But that was just the trouble—they wouldn't. And so in course of time Mr. Spillikins was compelled, for academic reasons, to abandon his life work. His last words about it were, "Gad! I nearly passed in trigonometry!" and he always said afterwards that he had got a tremendous lot out of the university.
After that, as he had to leave the university, his trustee, Mr. Boulder, put Mr. Spillikins into business. It was, of course, his own business, one of the many enterprises for which Mr. Spillikins, ever since he was twenty-one, had already been signing documents and countersigning cheques. So Mr. Spillikins found himself in a mahogany office selling wholesale oil. And he liked it. He said that business sharpened one up tremendously.
"I'm afraid, Mr. Spillikins," a caller in the mahogany office would say, "that we can't meet you at five dollars. Four seventy is the best we can do on the present market."
"My dear chap," said Mr. Spillikins, "that's all right. After all, thirty cents isn't much, eh what? Dash it, old man, we won't fight about thirty cents. How much do you want?"

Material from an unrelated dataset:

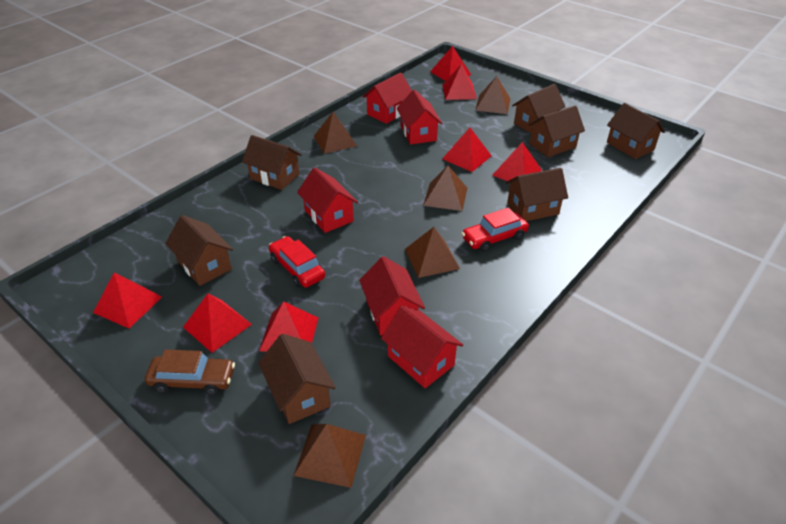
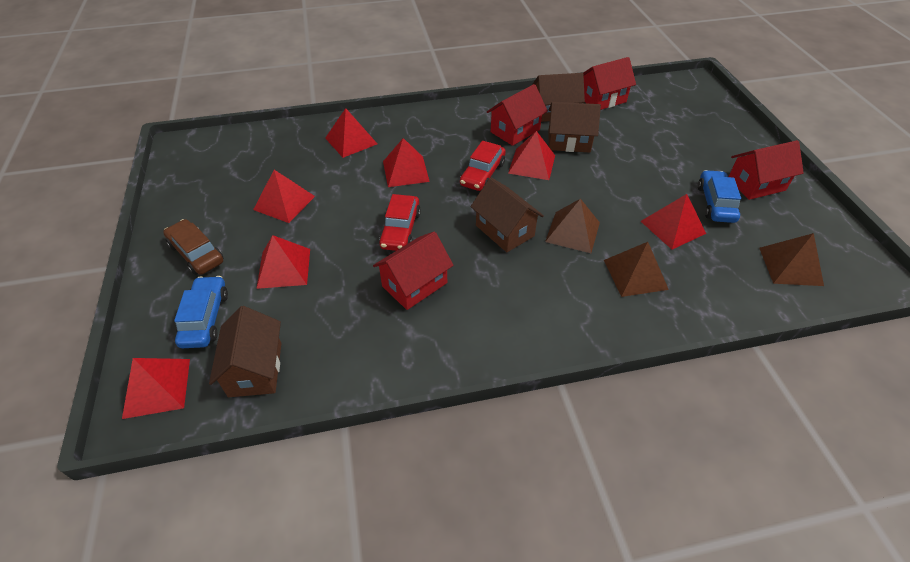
blue car: none = 0 -> [174,276,228,348] [698,170,741,223] = 2
brown house: [165,215,233,286] [242,135,302,190] [258,334,336,424] [506,168,568,221] [512,84,565,133] [529,105,585,157] [607,103,665,159] = 7 -> [209,306,281,397] [471,177,544,252] [532,73,585,122] [548,102,601,152] = 4
brown pyramid: [293,424,366,488] [314,112,357,154] [405,227,460,278] [423,166,467,211] [475,76,510,114] = 5 -> [545,199,600,253] [604,242,669,297] [759,233,824,286] = 3
red house: [297,168,358,233] [359,256,425,335] [363,73,412,124] [381,305,463,388] [397,90,443,145] = 5 -> [373,231,453,310] [487,84,548,146] [583,57,636,110] [728,140,804,200] = 4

"Well, at four seventy we'll take twenty thousand barrels."
"By Jove!" said Mr. Spillikins; "twenty thousand barrels. Gad! you want a lot, don't you? Pretty big sale, eh, for a beginner like me? I guess uncle'll be tickled to death."
So tickled was he that after a few weeks of oil-selling Mr. Boulder urged Mr. Spillikins to retire, and wrote off many thousand dollars from the capital value of his estate.
So after this there was only one thing for Mr. Spillikins to do, and everybody told him so—namely to get married. "Spillikins," said his friends at the club after they had taken all his loose money over the card table, "you ought to get married."
"Think so?" said Mr. Spillikins.
Goodness knows he was willing enough. In fact, up to this point Mr. Spillikins's whole existence had been one long aspiring sigh directed towards the joys of matrimony.